[Records for this task — start]

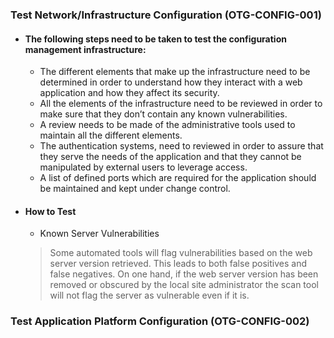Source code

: ### Test Network/Infrastructure Configuration (OTG-CONFIG-001)

  - #### The following steps need to be taken to test the configuration management infrastructure:
    - The different elements that make up the infrastructure need to be determined in order to understand how they interact with a web application and how they affect its security.
    - All the elements of the infrastructure need to be reviewed in order to make sure that they don’t contain any known vulnerabilities.
    - A review needs to be made of the administrative tools used to maintain all the different elements.
    - The authentication systems, need to reviewed in order to assure that they serve the needs of the application and that they cannot be manipulated by external users to leverage access.
    - A list of defined ports which are required for the application should be maintained and kept under change control.
  - #### How to Test
    - Known Server Vulnerabilities
    > Some automated tools will flag vulnerabilities based on the web server version retrieved. This leads to both false positives and false negatives. On one hand, if the web server version has been removed or obscured by the local site administrator the scan tool will not  flag the server as vulnerable even if it is. 

### Test Application Platform Configuration (OTG-CONFIG-002)
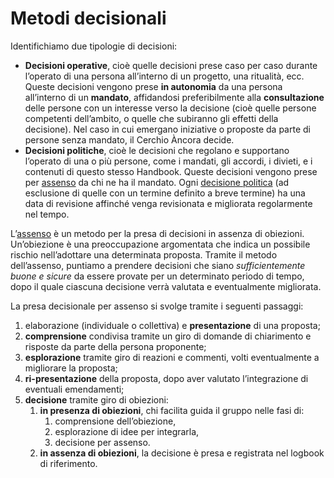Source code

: # Metodi decisionali

Identifichiamo due tipologie di decisioni:&#x20;

* **Decisioni operative**, cioè quelle decisioni prese caso per caso durante l’operato di una persona all’interno di un progetto, una ritualità, ecc. Queste decisioni vengono prese **in autonomia** da una persona all’interno di un **mandato**, affidandosi preferibilmente alla **consultazione** delle persone con un interesse verso la decisione (cioè quelle persone competenti dell’ambito, o quelle che subiranno gli effetti della decisione). Nel caso in cui emergano iniziative o proposte da parte di persone senza mandato, il Cerchio Àncora decide.&#x20;
* **Decisioni politiche**, cioè le decisioni che regolano e supportano l’operato di una o più persone, come i mandati, gli accordi, i divieti, e i contenuti di questo stesso Handbook. Queste decisioni vengono prese per [assenso](../glossario/assenso.md) da chi ne ha il mandato. Ogni [decisione politica](../glossario/politiche-accordi.md) (ad esclusione di quelle con un termine definito a breve termine) ha una data di revisione affinché venga revisionata e migliorata regolarmente nel tempo.&#x20;

L’[assenso](../glossario/assenso.md) è un metodo per la presa di decisioni in assenza di obiezioni. Un’obiezione è una preoccupazione argomentata che indica un possibile rischio nell’adottare una determinata proposta. Tramite il metodo dell’assenso, puntiamo a prendere decisioni che siano _sufficientemente buone e sicure_ da essere provate per un determinato periodo di tempo, dopo il quale ciascuna decisione verrà valutata e eventualmente migliorata.&#x20;

La presa decisionale per assenso si svolge tramite i seguenti passaggi:&#x20;

1. elaborazione (individuale o collettiva) e **presentazione** di una proposta;
2. **comprensione** condivisa tramite un giro di domande di chiarimento e risposte da parte della persona proponente;
3. **esplorazione** tramite giro di reazioni e commenti, volti eventualmente a migliorare la proposta;
4. **ri-presentazione** della proposta, dopo aver valutato l’integrazione di eventuali emendamenti;&#x20;
5. **decisione** tramite giro di obiezioni:&#x20;
   1. **in presenza di obiezioni**, chi facilita guida il gruppo nelle fasi di:
      1. comprensione dell’obiezione,&#x20;
      2. esplorazione di idee per integrarla,
      3. decisione per assenso.&#x20;
   2. **in assenza di obiezioni**, la decisione è presa e registrata nel logbook di riferimento.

[Records for this task — finish]

— Work instructions —
Repeat the records above exactly, without pictures.

— Output —
Source code

: ### Test Network/Infrastructure Configuration (OTG-CONFIG-001)

  - #### The following steps need to be taken to test the configuration management infrastructure:
    - The different elements that make up the infrastructure need to be determined in order to understand how they interact with a web application and how they affect its security.
    - All the elements of the infrastructure need to be reviewed in order to make sure that they don’t contain any known vulnerabilities.
    - A review needs to be made of the administrative tools used to maintain all the different elements.
    - The authentication systems, need to reviewed in order to assure that they serve the needs of the application and that they cannot be manipulated by external users to leverage access.
    - A list of defined ports which are required for the application should be maintained and kept under change control.
  - #### How to Test
    - Known Server Vulnerabilities
    > Some automated tools will flag vulnerabilities based on the web server version retrieved. This leads to both false positives and false negatives. On one hand, if the web server version has been removed or obscured by the local site administrator the scan tool will not  flag the server as vulnerable even if it is. 

### Test Application Platform Configuration (OTG-CONFIG-002)
Source code

: # Metodi decisionali

Identifichiamo due tipologie di decisioni:&#x20;

* **Decisioni operative**, cioè quelle decisioni prese caso per caso durante l’operato di una persona all’interno di un progetto, una ritualità, ecc. Queste decisioni vengono prese **in autonomia** da una persona all’interno di un **mandato**, affidandosi preferibilmente alla **consultazione** delle persone con un interesse verso la decisione (cioè quelle persone competenti dell’ambito, o quelle che subiranno gli effetti della decisione). Nel caso in cui emergano iniziative o proposte da parte di persone senza mandato, il Cerchio Àncora decide.&#x20;
* **Decisioni politiche**, cioè le decisioni che regolano e supportano l’operato di una o più persone, come i mandati, gli accordi, i divieti, e i contenuti di questo stesso Handbook. Queste decisioni vengono prese per [assenso](../glossario/assenso.md) da chi ne ha il mandato. Ogni [decisione politica](../glossario/politiche-accordi.md) (ad esclusione di quelle con un termine definito a breve termine) ha una data di revisione affinché venga revisionata e migliorata regolarmente nel tempo.&#x20;

L’[assenso](../glossario/assenso.md) è un metodo per la presa di decisioni in assenza di obiezioni. Un’obiezione è una preoccupazione argomentata che indica un possibile rischio nell’adottare una determinata proposta. Tramite il metodo dell’assenso, puntiamo a prendere decisioni che siano _sufficientemente buone e sicure_ da essere provate per un determinato periodo di tempo, dopo il quale ciascuna decisione verrà valutata e eventualmente migliorata.&#x20;

La presa decisionale per assenso si svolge tramite i seguenti passaggi:&#x20;

1. elaborazione (individuale o collettiva) e **presentazione** di una proposta;
2. **comprensione** condivisa tramite un giro di domande di chiarimento e risposte da parte della persona proponente;
3. **esplorazione** tramite giro di reazioni e commenti, volti eventualmente a migliorare la proposta;
4. **ri-presentazione** della proposta, dopo aver valutato l’integrazione di eventuali emendamenti;&#x20;
5. **decisione** tramite giro di obiezioni:&#x20;
   1. **in presenza di obiezioni**, chi facilita guida il gruppo nelle fasi di:
      1. comprensione dell’obiezione,&#x20;
      2. esplorazione di idee per integrarla,
      3. decisione per assenso.&#x20;
   2. **in assenza di obiezioni**, la decisione è presa e registrata nel logbook di riferimento.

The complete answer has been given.